Assignment:
Please take the lines from the one holding "left elbow: (349, 308)" through the one holding "right back paw: (451, 353)" in the data below and copy them exactly.
★ ★ ★ ★ ★
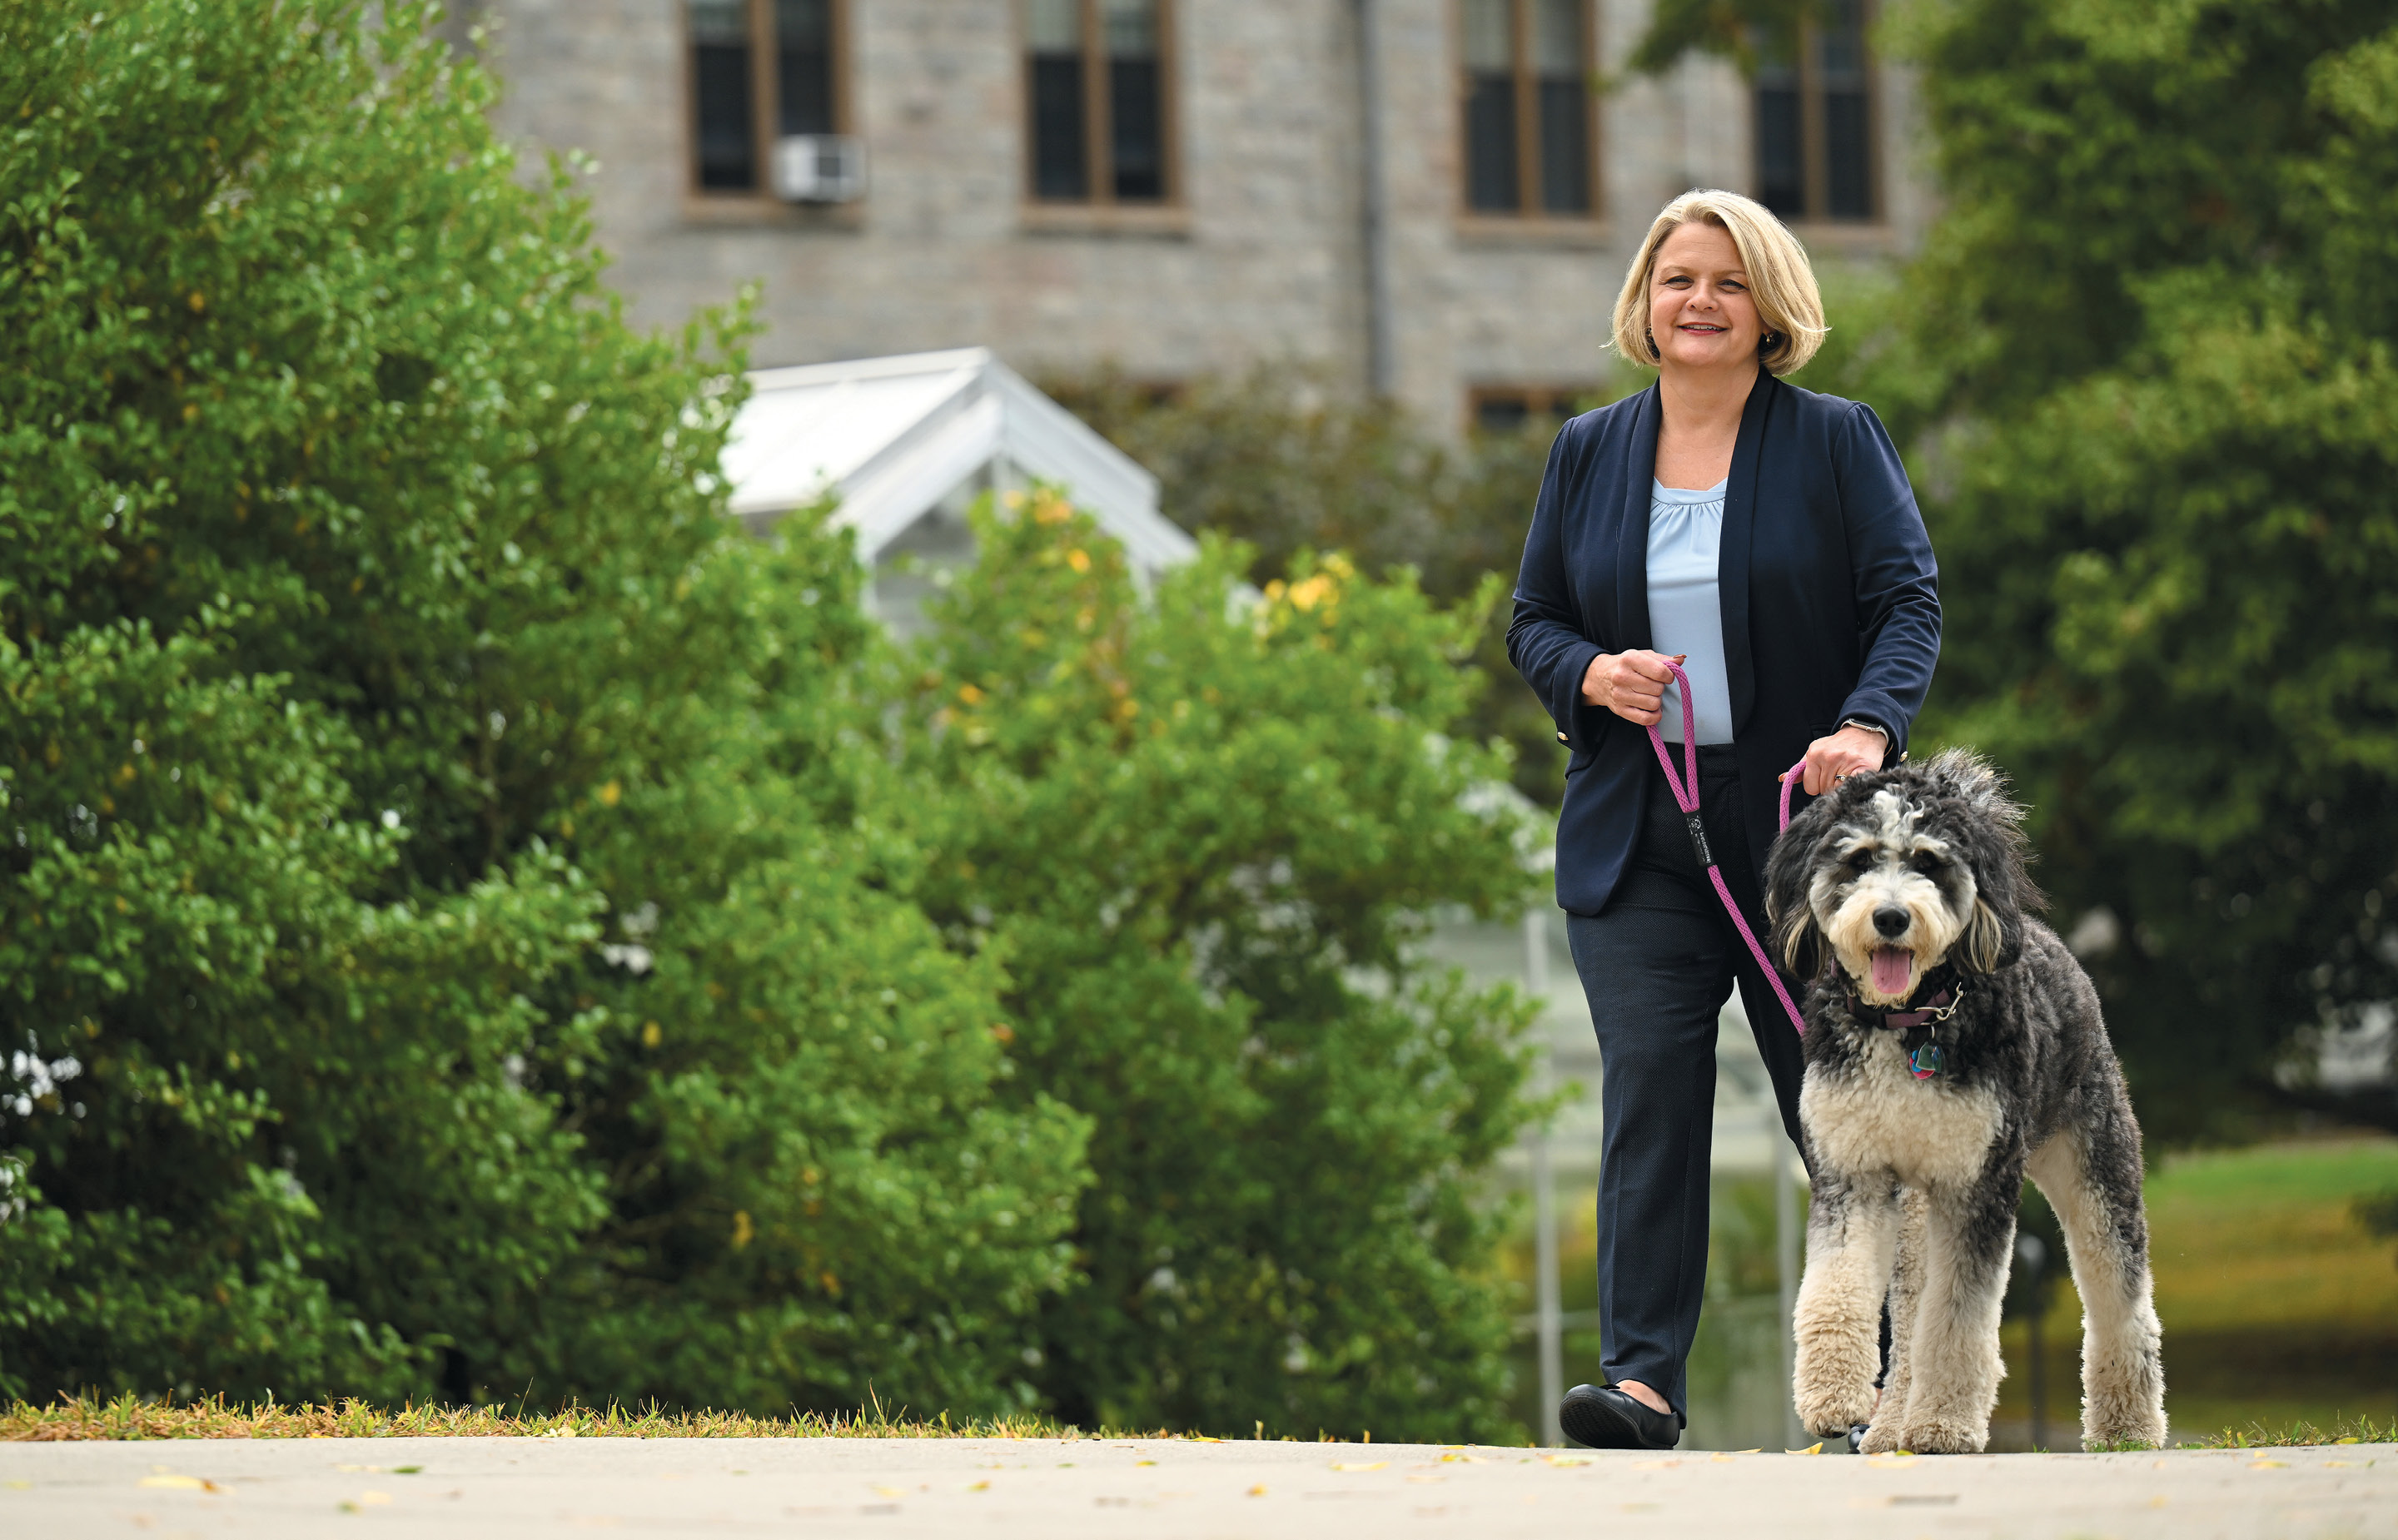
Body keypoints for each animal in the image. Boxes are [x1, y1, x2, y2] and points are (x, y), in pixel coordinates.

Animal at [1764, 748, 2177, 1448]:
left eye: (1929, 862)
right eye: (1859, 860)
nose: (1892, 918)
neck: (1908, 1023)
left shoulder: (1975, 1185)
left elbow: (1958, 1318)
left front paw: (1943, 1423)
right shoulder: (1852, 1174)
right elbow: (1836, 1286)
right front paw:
★ ★ ★ ★ ★
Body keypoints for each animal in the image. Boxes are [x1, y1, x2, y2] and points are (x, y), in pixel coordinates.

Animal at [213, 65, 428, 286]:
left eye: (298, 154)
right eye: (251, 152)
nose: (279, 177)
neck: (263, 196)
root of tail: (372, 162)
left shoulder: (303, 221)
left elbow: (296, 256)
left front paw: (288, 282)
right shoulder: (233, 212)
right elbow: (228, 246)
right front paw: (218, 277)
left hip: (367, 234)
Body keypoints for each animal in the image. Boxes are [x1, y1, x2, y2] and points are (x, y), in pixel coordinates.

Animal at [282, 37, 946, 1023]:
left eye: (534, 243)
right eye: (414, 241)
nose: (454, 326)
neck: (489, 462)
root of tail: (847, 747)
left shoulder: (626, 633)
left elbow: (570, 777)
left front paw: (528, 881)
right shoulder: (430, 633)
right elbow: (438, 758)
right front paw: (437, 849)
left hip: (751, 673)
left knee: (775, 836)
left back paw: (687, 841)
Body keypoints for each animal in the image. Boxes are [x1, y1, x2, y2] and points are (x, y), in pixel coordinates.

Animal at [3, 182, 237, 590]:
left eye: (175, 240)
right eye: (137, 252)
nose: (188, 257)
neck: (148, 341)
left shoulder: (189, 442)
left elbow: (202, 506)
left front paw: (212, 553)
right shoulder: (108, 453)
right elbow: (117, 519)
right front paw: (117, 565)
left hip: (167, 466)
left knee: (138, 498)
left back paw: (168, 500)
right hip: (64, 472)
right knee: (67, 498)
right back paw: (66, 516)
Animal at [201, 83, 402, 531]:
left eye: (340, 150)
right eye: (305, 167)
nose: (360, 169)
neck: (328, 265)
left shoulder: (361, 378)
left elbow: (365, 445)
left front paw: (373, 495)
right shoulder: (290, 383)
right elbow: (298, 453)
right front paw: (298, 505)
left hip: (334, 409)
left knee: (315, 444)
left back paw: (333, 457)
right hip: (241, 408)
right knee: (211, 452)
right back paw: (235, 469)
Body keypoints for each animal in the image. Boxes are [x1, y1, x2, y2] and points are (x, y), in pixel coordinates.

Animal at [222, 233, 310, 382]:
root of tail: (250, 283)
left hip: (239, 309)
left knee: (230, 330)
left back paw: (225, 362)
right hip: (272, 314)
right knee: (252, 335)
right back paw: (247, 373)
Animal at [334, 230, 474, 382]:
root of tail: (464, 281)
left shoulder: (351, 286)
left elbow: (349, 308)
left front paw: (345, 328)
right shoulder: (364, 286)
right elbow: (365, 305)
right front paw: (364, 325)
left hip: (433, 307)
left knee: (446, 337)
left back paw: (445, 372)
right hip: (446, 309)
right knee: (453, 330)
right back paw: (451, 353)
★ ★ ★ ★ ★
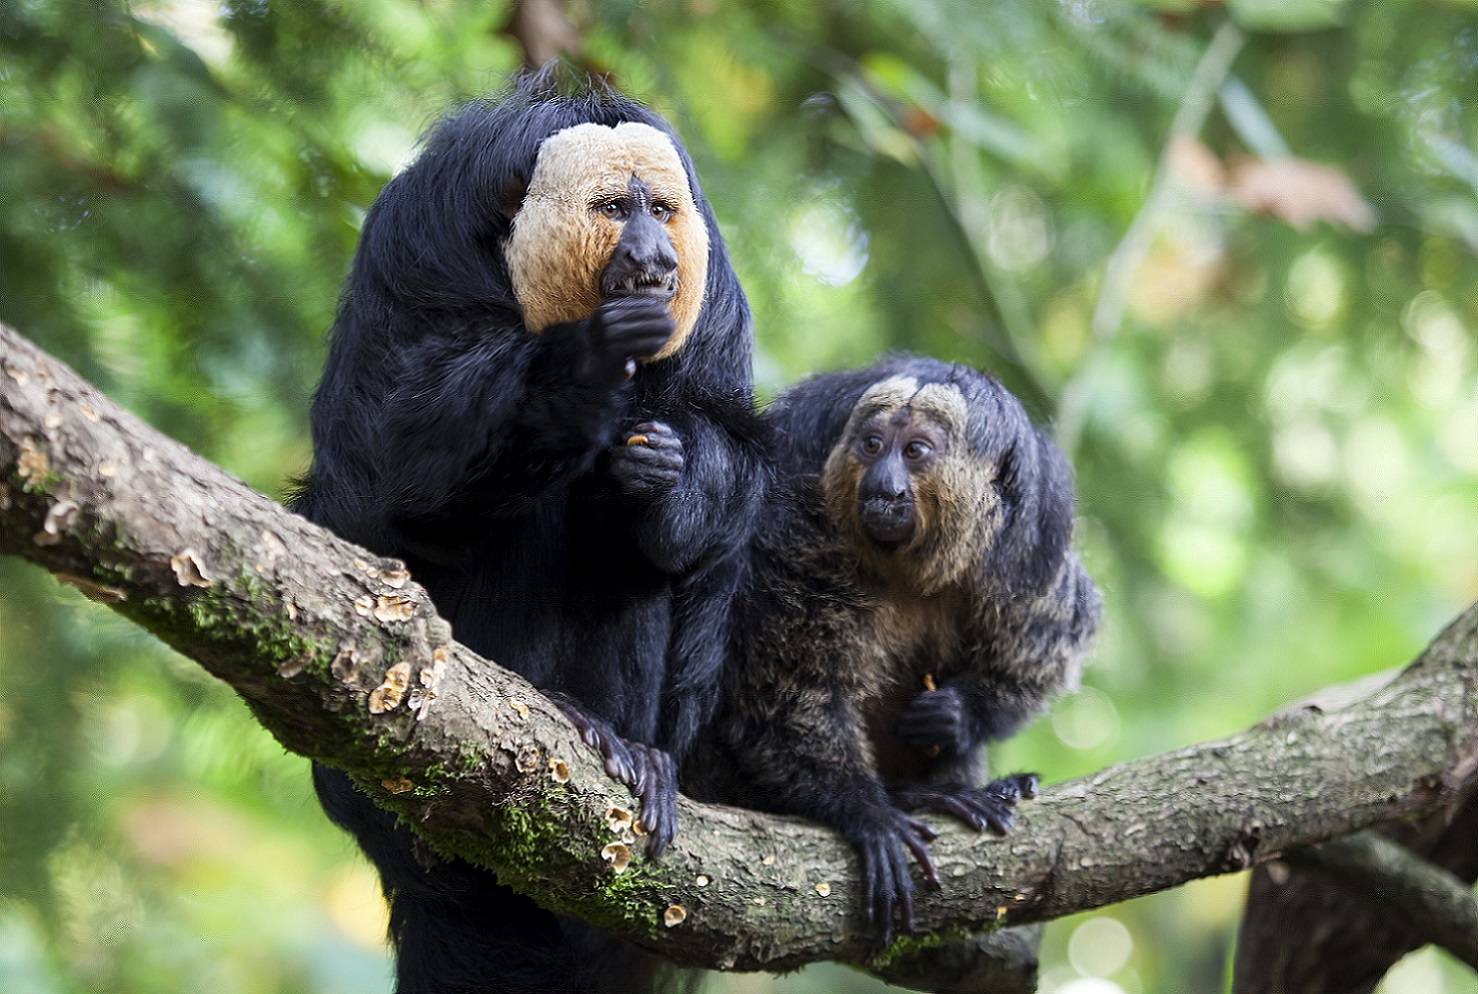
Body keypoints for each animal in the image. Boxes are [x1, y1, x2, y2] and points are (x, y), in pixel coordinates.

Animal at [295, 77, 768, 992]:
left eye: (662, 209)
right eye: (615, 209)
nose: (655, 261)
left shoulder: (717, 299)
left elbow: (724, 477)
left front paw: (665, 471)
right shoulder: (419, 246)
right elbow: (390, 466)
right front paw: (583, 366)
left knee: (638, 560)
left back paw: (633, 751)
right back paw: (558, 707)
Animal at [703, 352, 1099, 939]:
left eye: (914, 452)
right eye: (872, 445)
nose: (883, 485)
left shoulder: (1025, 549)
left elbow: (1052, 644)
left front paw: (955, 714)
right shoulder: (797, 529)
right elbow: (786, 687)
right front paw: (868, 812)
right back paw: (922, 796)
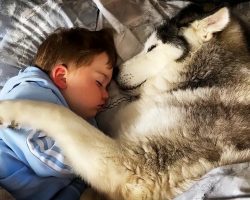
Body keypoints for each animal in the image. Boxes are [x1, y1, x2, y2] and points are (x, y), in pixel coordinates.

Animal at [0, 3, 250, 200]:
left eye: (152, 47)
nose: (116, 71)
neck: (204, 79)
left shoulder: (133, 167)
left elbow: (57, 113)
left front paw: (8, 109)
★ ★ ★ ★ ★
Response to the task:
left elbow: (349, 308)
left front paw: (345, 328)
right shoulder: (364, 286)
right elbow: (365, 305)
right front paw: (364, 325)
left hip: (433, 307)
left knee: (446, 337)
left back paw: (445, 372)
right hip: (446, 309)
right knee: (453, 330)
right back paw: (451, 353)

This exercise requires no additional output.